For Dr. Natalie Quist: one of the great minds of her generation. Refined but tough, and capable of seeing the good in any situation. So, Charlotte Rampling [Dexter], or maybe Olivia Colman [Fleabag].
And for Tollie Quist, the ne’er-d-well, aging scion of wealth, irreverent and irresponsible but good-hearted and self-sacrificing in the end, [Game Of Thrones‘] Sean Bean or [Iron Man‘s] Robert Downey, Jr.
So, is there anything else you think potential readers need to know about The Afterlife Project?
It’s being reviewed as climate fiction, with many reviewers writing about how it’s “important” or contains lessons that we need to learn. I do think the climate crisis is really the central existential issue for humanity, something that we’re all dealing with every day already, and will be for the rest of our lives.

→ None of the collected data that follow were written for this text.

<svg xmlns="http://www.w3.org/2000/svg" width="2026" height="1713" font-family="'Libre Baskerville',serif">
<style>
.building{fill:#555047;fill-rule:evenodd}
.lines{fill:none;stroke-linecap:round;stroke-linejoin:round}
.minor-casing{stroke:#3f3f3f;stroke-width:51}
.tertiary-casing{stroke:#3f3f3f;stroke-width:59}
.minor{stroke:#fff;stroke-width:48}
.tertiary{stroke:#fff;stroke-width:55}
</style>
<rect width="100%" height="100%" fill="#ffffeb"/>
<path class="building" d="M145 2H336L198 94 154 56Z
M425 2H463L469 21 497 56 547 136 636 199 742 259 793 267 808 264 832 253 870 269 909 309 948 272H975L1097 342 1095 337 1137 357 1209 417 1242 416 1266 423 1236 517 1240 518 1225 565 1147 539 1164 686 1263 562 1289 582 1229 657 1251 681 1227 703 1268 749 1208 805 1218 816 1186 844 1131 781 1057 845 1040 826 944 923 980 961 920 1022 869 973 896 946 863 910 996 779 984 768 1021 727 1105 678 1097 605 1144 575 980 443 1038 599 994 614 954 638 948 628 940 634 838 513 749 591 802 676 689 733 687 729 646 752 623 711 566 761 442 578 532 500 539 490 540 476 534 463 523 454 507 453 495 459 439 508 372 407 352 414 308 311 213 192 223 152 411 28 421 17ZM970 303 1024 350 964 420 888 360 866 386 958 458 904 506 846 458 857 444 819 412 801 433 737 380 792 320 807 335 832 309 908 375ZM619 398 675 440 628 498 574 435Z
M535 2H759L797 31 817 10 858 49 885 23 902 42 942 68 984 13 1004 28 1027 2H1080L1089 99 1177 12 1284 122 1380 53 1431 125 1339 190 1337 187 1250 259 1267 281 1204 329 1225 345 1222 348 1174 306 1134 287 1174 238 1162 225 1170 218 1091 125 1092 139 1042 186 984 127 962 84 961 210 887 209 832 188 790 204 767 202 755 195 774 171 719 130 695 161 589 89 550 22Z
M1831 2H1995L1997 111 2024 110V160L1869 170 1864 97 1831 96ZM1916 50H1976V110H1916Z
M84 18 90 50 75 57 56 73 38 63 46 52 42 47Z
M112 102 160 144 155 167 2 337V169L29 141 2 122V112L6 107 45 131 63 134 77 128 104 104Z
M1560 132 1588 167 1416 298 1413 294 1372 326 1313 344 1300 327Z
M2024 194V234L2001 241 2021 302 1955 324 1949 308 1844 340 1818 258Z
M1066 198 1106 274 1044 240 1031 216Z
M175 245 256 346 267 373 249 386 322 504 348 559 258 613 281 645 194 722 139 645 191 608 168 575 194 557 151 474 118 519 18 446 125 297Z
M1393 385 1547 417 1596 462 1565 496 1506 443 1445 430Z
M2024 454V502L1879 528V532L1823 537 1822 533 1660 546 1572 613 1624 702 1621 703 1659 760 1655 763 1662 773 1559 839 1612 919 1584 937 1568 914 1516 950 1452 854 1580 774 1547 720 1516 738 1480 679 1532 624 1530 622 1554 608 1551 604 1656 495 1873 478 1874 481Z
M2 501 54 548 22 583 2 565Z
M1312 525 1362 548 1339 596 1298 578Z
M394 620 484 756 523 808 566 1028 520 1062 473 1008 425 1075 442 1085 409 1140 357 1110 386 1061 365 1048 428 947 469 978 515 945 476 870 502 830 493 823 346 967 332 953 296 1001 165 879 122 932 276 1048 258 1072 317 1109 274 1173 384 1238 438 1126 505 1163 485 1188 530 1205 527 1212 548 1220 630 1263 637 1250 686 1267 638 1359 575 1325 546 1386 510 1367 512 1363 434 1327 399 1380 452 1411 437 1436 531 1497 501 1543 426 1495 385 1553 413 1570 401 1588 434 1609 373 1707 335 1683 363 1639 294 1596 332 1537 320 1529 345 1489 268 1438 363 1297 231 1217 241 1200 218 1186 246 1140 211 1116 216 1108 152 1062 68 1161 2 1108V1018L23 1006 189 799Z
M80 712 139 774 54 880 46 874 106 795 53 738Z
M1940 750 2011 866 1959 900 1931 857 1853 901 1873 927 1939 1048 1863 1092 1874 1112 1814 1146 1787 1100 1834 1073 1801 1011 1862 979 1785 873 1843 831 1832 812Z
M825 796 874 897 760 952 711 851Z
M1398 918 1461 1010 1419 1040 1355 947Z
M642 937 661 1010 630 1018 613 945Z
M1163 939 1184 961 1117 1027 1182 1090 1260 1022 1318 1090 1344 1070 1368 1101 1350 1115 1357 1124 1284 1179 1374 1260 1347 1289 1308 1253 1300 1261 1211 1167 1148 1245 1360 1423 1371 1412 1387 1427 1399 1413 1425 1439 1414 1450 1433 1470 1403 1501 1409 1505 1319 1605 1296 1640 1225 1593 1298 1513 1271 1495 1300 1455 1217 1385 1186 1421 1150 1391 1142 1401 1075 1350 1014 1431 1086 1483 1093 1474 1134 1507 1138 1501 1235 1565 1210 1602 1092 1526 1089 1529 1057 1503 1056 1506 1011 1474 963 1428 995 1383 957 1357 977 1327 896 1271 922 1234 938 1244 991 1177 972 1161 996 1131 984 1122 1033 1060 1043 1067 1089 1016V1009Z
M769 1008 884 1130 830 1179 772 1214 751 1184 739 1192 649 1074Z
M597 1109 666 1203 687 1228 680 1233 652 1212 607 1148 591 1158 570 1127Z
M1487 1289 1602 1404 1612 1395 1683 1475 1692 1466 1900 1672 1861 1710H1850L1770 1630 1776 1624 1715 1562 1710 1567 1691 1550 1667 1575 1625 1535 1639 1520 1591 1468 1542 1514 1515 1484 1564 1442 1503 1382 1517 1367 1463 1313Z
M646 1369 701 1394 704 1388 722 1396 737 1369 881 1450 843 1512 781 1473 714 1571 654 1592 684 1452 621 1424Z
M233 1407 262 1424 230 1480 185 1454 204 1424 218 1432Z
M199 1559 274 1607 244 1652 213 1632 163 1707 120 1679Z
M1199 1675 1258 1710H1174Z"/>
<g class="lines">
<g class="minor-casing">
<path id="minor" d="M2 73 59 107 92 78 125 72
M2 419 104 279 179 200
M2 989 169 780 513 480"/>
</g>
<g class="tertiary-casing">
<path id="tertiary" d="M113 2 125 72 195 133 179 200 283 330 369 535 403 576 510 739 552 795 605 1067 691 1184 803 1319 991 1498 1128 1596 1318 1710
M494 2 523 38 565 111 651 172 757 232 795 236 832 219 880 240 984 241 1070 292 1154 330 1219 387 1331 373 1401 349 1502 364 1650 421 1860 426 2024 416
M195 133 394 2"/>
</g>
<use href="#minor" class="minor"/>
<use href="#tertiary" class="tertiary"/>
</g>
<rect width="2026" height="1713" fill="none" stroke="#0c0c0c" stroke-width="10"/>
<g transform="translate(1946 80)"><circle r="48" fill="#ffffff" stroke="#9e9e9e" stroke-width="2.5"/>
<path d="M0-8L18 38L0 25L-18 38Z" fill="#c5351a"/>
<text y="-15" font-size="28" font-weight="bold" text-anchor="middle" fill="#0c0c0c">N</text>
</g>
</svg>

But while climate catastrophe is part of the background, I don’t think this novel or any novel can serve primarily as a cautionary warning, or an instruction manual, or an attempt to change the mind of climate denialists. The Afterlife Project is (I hope) an immersive speculative adventure story about love, time travel, with rescuing the human species from itself. Among its themes are the nature of time itself and the long-term future of both humanity and planet Earth.
Finally, if someone enjoys The Afterlife Project, what sci-fi novel or novella of someone else’s would you suggest they check out next?
Cormac McCarthy’s The Road is an obvious choice, and if you haven’t read it yet, you really must. The Afterlife Project isn’t quite so dark as The Road, though.
Also, Peter Heller’s The Dog Stars and Emily St. John Mandel’s Station Eleven are two contemporary post-apocalyptic novels that I think are in a similar vein, in that while they present terrifying futures for humanity, there are legitimate grounds for optimism.